While I’m home with the day off, I’ve decided to catch up on some cooking and blogging. Since I work from home, I make my lunch everyday, and I gravitate towards things that are quick, easy and healthy. Sometimes that means a Chickpea Salad Sandwich or a seasonal salad (Spring Strawberry Salad), but I also like to switch things up. Enter this Spiced Chickpea Wrap with a Lemon Dill Yogurt Sauce.
If I don’t have enough protein at lunch, I find myself hungry again about an hour later. That’s why I like using some sort of bean or legume as the base for my lunch, and chickpeas fit the bill. With 8 grams of protein in just a 1/4 cup and plenty of fiber, these little legumes do the trick.
This recipe takes a few minutes to prep, so I suggest making a few servings ahead of time and then you can quickly assemble at lunchtime (or the night before, if you pack lunch). With the combination or spiced chickpeas, radish, parsley, feta and a simple dill yogurt sauce, it’s super tasty, filling, unique and easy to bring with you on-the-go.
Spiced Chickpea Wrap with Lemon Dill Yogurt Sauce
- 1 15-ounce can of chickpeas drained and rinsed
- 1 tablespoon paprika
- 1 teaspoon garlic powder
- 1/4 teaspoon salt divided
- 1 tablespoon vegetable or olive oil
- 2 large whole wheat tortillas
- 3 small radishes washed and sliced
- 2 tablespoons parsley leaves
- 1/4 cup feta
- 1/2 cup plain Greek yogurt
- 1 tablespoon chopped dill
- 1 tablespoon fresh lemon juice
- 1 teaspoon honey
In a large bowl, combine the chickpeas, paprika, garlic powder and 1/8 teaspoon of salt. Mix until the chickpeas are coated with seasoning.

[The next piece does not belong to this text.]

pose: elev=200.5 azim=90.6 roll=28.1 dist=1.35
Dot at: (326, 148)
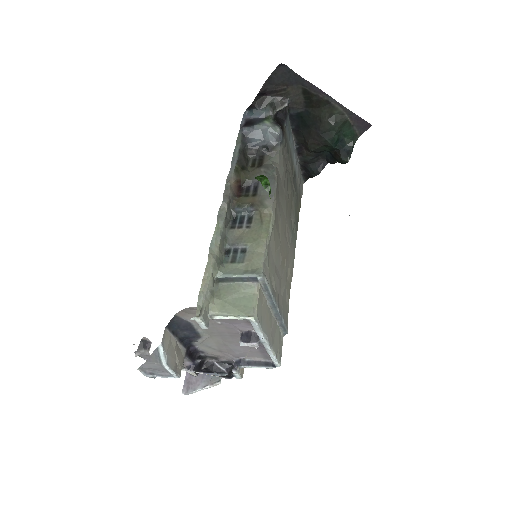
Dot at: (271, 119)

Place a skillet over medium high heat. Add oil to the pan, and then add the chickpeas. Cook over medium high heat for 7-9 minutes, stirring frequently. Set aside.
In the meantime, make the yogurt sauce by combining the Greek yogurt, chopped dill, lemon juice, honey and remaining 1/8 teaspoon of salt. Stir well.
Lay out the tortilla and spread 1/2 the yogurt mixture on the tortilla. Top with half the chickpeas, 1/2 the radishes, 1 tablespoon parsley leaves and 2 tablespoons of feta. Fold into a wrap and repeat on second tortilla.